§ **GOAL OF THE EXERCISE**
Reproduce the listing exactly, so that no line differs from the original.

§ **INFORMATION SHOWN**
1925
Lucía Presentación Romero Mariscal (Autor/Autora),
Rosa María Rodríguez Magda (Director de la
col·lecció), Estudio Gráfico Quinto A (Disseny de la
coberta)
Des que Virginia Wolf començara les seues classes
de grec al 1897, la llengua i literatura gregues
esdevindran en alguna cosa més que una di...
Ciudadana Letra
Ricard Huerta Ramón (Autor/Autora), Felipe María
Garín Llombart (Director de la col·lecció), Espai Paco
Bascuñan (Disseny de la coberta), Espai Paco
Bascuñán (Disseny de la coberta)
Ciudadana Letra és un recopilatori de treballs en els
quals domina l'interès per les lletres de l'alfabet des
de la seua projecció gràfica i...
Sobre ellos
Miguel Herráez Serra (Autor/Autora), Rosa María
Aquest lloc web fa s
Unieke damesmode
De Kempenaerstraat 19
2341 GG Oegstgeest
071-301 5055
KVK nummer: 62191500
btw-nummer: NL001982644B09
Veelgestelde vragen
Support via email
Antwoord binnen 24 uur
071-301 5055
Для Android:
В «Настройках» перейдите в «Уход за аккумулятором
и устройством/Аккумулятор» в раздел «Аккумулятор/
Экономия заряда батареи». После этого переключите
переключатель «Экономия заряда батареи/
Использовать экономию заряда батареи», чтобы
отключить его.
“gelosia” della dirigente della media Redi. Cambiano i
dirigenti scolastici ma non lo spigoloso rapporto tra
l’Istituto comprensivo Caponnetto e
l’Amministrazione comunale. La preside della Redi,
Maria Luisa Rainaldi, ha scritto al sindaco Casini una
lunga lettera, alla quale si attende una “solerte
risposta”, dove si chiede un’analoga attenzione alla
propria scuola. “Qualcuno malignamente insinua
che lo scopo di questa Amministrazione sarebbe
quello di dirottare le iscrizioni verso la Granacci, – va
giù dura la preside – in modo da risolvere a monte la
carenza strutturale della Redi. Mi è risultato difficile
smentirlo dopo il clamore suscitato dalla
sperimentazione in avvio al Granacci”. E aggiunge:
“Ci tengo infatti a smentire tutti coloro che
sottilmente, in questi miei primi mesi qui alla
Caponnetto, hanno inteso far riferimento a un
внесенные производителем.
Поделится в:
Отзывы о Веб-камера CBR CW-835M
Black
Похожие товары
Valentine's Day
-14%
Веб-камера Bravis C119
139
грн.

§ **OUTPUT OF THE TASK**
1925
Lucía Presentación Romero Mariscal (Autor/Autora),
Rosa María Rodríguez Magda (Director de la
col·lecció), Estudio Gráfico Quinto A (Disseny de la
coberta)
Des que Virginia Wolf començara les seues classes
de grec al 1897, la llengua i literatura gregues
esdevindran en alguna cosa més que una di...
Ciudadana Letra
Ricard Huerta Ramón (Autor/Autora), Felipe María
Garín Llombart (Director de la col·lecció), Espai Paco
Bascuñan (Disseny de la coberta), Espai Paco
Bascuñán (Disseny de la coberta)
Ciudadana Letra és un recopilatori de treballs en els
quals domina l'interès per les lletres de l'alfabet des
de la seua projecció gràfica i...
Sobre ellos
Miguel Herráez Serra (Autor/Autora), Rosa María
Aquest lloc web fa s
Unieke damesmode
De Kempenaerstraat 19
2341 GG Oegstgeest
071-301 5055
KVK nummer: 62191500
btw-nummer: NL001982644B09
Veelgestelde vragen
Support via email
Antwoord binnen 24 uur
071-301 5055
Для Android:
В «Настройках» перейдите в «Уход за аккумулятором
и устройством/Аккумулятор» в раздел «Аккумулятор/
Экономия заряда батареи». После этого переключите
переключатель «Экономия заряда батареи/
Использовать экономию заряда батареи», чтобы
отключить его.
“gelosia” della dirigente della media Redi. Cambiano i
dirigenti scolastici ma non lo spigoloso rapporto tra
l’Istituto comprensivo Caponnetto e
l’Amministrazione comunale. La preside della Redi,
Maria Luisa Rainaldi, ha scritto al sindaco Casini una
lunga lettera, alla quale si attende una “solerte
risposta”, dove si chiede un’analoga attenzione alla
propria scuola. “Qualcuno malignamente insinua
che lo scopo di questa Amministrazione sarebbe
quello di dirottare le iscrizioni verso la Granacci, – va
giù dura la preside – in modo da risolvere a monte la
carenza strutturale della Redi. Mi è risultato difficile
smentirlo dopo il clamore suscitato dalla
sperimentazione in avvio al Granacci”. E aggiunge:
“Ci tengo infatti a smentire tutti coloro che
sottilmente, in questi miei primi mesi qui alla
Caponnetto, hanno inteso far riferimento a un
внесенные производителем.
Поделится в:
Отзывы о Веб-камера CBR CW-835M
Black
Похожие товары
Valentine's Day
-14%
Веб-камера Bravis C119
139
грн.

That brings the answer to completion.